● Assigned task: Return the data that follows, keeping every word and mark unchanged.

[Collected data]
■ ■ ■ ■ ■

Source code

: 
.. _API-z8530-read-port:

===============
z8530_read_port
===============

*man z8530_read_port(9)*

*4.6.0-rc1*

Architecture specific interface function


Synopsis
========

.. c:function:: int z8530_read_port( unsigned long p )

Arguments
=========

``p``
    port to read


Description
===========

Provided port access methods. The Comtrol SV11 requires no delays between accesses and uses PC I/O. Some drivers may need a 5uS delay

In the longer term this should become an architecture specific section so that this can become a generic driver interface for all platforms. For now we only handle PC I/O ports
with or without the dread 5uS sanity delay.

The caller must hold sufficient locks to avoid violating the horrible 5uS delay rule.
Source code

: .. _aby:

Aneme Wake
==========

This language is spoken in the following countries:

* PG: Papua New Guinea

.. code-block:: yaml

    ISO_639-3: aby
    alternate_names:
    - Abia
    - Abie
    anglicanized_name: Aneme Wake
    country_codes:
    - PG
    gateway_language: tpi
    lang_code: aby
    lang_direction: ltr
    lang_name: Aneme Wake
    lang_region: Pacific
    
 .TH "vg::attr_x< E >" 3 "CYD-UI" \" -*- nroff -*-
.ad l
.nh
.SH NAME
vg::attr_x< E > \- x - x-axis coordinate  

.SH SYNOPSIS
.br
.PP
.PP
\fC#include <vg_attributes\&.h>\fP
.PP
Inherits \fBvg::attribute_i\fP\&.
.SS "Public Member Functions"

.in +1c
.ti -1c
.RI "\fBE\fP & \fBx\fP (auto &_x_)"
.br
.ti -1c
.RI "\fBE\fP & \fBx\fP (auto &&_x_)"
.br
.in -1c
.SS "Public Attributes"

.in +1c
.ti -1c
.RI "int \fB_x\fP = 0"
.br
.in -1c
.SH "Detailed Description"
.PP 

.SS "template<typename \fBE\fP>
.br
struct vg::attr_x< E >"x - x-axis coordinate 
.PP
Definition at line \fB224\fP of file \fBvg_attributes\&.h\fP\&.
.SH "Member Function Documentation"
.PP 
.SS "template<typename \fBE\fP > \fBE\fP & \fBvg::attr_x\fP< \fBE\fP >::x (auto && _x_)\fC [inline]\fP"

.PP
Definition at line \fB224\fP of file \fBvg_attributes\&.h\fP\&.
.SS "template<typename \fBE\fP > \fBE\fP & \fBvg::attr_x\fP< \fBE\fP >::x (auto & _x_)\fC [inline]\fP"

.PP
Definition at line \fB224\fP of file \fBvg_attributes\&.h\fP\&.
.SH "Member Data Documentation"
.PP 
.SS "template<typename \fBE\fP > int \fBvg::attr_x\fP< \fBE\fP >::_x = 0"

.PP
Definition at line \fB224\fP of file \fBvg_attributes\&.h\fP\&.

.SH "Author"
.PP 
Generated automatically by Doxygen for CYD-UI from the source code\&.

■ ■ ■ ■ ■

● Solved exercise:
Source code

: 
.. _API-z8530-read-port:

===============
z8530_read_port
===============

*man z8530_read_port(9)*

*4.6.0-rc1*

Architecture specific interface function


Synopsis
========

.. c:function:: int z8530_read_port( unsigned long p )

Arguments
=========

``p``
    port to read


Description
===========

Provided port access methods. The Comtrol SV11 requires no delays between accesses and uses PC I/O. Some drivers may need a 5uS delay

In the longer term this should become an architecture specific section so that this can become a generic driver interface for all platforms. For now we only handle PC I/O ports
with or without the dread 5uS sanity delay.

The caller must hold sufficient locks to avoid violating the horrible 5uS delay rule.
Source code

: .. _aby:

Aneme Wake
==========

This language is spoken in the following countries:

* PG: Papua New Guinea

.. code-block:: yaml

    ISO_639-3: aby
    alternate_names:
    - Abia
    - Abie
    anglicanized_name: Aneme Wake
    country_codes:
    - PG
    gateway_language: tpi
    lang_code: aby
    lang_direction: ltr
    lang_name: Aneme Wake
    lang_region: Pacific
    
 .TH "vg::attr_x< E >" 3 "CYD-UI" \" -*- nroff -*-
.ad l
.nh
.SH NAME
vg::attr_x< E > \- x - x-axis coordinate  

.SH SYNOPSIS
.br
.PP
.PP
\fC#include <vg_attributes\&.h>\fP
.PP
Inherits \fBvg::attribute_i\fP\&.
.SS "Public Member Functions"

.in +1c
.ti -1c
.RI "\fBE\fP & \fBx\fP (auto &_x_)"
.br
.ti -1c
.RI "\fBE\fP & \fBx\fP (auto &&_x_)"
.br
.in -1c
.SS "Public Attributes"

.in +1c
.ti -1c
.RI "int \fB_x\fP = 0"
.br
.in -1c
.SH "Detailed Description"
.PP 

.SS "template<typename \fBE\fP>
.br
struct vg::attr_x< E >"x - x-axis coordinate 
.PP
Definition at line \fB224\fP of file \fBvg_attributes\&.h\fP\&.
.SH "Member Function Documentation"
.PP 
.SS "template<typename \fBE\fP > \fBE\fP & \fBvg::attr_x\fP< \fBE\fP >::x (auto && _x_)\fC [inline]\fP"

.PP
Definition at line \fB224\fP of file \fBvg_attributes\&.h\fP\&.
.SS "template<typename \fBE\fP > \fBE\fP & \fBvg::attr_x\fP< \fBE\fP >::x (auto & _x_)\fC [inline]\fP"

.PP
Definition at line \fB224\fP of file \fBvg_attributes\&.h\fP\&.
.SH "Member Data Documentation"
.PP 
.SS "template<typename \fBE\fP > int \fBvg::attr_x\fP< \fBE\fP >::_x = 0"

.PP
Definition at line \fB224\fP of file \fBvg_attributes\&.h\fP\&.

.SH "Author"
.PP 
Generated automatically by Doxygen for CYD-UI from the source code\&.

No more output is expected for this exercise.